Dyeing for Your Art: Natural blonde Darren Nesbitt's hair is such an unusual shade because it had to be dyed twice. He was supposed to get it dyed back to blonde from another color (he often appeared with brown or black hair in films). But an accident with the process turned his hair green, forcing them to dye it again, turning it that unnatural-looking shade of platinum blonde.
Enforced Method Acting: Nazi concentration camp survivor Ingrid Pitt found filming very difficult because many of the cast were wearing World War II German army uniforms.
So My Kids Can Watch: Specifically written by Alistair MacLean to give his mate Richard Burton a good old-fashioned adventure romp to show the kids (said kids wanted to see their dad in something that wasn't highbrow and where he didn't get killed).

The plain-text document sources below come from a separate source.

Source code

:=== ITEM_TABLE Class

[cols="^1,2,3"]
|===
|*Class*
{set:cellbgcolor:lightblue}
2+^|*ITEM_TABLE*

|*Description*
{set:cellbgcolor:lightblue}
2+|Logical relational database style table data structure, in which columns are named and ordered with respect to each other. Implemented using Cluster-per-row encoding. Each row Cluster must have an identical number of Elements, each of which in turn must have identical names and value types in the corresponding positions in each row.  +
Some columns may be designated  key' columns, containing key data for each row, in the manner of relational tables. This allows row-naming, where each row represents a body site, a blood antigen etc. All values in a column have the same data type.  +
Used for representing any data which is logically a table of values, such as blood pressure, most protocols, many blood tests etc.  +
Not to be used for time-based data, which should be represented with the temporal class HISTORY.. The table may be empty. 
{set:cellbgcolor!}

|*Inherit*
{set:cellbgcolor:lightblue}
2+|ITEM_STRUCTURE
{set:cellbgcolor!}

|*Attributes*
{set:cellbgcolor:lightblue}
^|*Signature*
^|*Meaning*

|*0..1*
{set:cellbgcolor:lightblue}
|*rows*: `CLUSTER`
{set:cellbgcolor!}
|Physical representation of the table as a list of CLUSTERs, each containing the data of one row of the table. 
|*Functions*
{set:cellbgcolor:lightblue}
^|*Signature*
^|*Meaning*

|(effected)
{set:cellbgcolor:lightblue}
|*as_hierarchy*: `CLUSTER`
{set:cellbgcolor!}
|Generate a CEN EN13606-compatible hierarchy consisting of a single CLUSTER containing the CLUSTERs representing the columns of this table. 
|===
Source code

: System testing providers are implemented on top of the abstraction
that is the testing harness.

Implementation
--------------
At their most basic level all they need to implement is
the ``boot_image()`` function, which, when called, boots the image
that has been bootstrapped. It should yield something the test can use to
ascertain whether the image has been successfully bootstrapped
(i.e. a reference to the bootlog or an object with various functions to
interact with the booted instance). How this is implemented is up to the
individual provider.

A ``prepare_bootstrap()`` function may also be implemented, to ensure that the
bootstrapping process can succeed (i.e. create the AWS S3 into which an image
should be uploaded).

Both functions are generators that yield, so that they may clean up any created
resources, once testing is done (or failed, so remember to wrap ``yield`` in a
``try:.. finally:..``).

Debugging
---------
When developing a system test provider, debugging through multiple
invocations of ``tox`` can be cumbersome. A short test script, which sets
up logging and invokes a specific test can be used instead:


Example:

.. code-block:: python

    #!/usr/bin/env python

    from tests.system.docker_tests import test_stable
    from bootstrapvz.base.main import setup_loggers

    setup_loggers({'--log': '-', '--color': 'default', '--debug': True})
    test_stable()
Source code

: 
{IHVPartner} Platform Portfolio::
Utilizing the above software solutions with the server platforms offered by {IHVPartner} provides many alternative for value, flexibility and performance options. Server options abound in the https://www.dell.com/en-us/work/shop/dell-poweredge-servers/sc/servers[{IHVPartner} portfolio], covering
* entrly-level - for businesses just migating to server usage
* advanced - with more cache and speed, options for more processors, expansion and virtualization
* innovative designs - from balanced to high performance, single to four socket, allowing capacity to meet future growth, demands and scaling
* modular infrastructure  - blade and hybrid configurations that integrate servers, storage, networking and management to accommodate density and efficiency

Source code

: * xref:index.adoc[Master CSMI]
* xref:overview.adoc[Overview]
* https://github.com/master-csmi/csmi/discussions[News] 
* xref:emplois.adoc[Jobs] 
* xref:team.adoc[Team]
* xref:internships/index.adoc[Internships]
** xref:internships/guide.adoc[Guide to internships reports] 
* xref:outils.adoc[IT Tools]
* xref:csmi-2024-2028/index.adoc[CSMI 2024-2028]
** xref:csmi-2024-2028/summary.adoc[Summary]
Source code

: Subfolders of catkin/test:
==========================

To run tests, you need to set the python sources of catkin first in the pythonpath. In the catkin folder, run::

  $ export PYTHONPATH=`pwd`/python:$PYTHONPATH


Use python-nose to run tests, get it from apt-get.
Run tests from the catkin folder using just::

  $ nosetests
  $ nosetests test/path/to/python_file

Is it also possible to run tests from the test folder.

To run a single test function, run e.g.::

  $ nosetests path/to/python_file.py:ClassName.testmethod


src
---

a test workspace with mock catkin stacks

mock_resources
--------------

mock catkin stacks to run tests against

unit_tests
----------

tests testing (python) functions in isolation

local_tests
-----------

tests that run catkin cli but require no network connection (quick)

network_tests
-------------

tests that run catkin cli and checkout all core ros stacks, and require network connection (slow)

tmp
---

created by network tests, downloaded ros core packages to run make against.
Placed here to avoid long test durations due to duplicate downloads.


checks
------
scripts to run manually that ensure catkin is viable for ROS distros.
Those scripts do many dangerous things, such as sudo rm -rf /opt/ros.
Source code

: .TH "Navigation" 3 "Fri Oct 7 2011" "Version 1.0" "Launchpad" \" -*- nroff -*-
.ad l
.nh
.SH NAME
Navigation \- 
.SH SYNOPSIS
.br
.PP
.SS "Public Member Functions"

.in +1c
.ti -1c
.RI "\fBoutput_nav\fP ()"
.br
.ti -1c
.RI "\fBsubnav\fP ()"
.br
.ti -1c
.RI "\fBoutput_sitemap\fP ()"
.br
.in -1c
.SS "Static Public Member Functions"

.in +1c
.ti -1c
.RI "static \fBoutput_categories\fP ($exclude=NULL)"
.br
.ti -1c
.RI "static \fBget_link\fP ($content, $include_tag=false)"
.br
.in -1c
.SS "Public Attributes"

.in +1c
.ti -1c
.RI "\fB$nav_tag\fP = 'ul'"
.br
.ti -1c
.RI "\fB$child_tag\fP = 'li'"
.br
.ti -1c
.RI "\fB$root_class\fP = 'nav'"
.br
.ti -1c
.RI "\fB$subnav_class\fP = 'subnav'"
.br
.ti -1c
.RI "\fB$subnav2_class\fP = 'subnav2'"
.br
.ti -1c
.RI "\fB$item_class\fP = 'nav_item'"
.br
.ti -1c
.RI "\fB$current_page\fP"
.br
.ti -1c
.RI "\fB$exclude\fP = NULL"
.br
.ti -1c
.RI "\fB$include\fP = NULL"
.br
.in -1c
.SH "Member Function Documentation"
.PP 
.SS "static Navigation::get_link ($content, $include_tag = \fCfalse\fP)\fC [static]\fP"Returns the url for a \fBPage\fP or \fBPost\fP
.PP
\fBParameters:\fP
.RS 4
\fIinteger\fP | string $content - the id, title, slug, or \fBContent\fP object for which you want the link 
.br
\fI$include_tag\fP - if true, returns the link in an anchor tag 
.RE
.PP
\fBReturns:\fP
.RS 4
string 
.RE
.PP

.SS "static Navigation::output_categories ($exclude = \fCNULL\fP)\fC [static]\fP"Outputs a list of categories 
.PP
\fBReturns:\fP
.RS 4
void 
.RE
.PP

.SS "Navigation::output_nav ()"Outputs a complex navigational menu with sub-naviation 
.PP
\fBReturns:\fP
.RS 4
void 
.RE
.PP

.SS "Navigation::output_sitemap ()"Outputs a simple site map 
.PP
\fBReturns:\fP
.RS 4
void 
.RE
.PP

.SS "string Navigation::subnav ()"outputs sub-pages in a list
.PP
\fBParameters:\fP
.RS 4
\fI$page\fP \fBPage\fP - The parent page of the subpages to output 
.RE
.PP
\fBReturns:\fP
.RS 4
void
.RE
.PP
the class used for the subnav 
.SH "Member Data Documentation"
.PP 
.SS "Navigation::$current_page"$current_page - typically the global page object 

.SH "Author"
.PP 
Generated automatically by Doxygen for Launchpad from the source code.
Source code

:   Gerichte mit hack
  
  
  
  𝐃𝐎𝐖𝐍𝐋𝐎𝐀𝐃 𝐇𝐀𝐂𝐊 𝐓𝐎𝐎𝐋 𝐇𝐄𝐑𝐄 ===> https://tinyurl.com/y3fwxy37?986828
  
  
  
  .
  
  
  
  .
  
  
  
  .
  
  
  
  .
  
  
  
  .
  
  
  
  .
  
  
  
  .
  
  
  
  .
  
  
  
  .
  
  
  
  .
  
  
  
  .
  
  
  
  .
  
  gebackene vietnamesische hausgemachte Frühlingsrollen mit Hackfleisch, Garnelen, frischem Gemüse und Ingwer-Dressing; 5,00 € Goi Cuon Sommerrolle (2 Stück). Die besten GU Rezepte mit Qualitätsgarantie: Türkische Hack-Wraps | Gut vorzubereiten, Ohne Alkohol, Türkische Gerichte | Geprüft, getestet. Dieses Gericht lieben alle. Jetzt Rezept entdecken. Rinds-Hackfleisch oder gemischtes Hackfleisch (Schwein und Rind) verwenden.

Troubled Production: The production was delayed while filming due to the weather in Austria. Shooting took place in winter and early spring of 1968 and the crew had to contend with blizzards, sub-zero temperatures and potential avalanches. Further delays were incurred when Richard Burton, well known for his drinking habits, disappeared for several days with his friends Peter O'Toole and Richard Harris.
Wag the Director: Clint Eastwood refused to have his hair cut for his role. He initially opined that the script written by Alistair MacLean was "terrible" and was "all exposition and complications", and-according to Derren Nesbitt-requested that he be given less dialogue. Most of Schaffer's lines were given to Richard Burton, whilst Eastwood handled most of the action scenes.
Lee Marvin was offered the role of Schaffer, but he declined, telling the producers they were about four years too late. Marvin had already starred in a WW2 action-adventure, The Dirty Dozen, which he hated. Although it made him a huge star, he did not want to return to that type of movie.
Michael Caine later claimed to have turned down the role of Major Smith.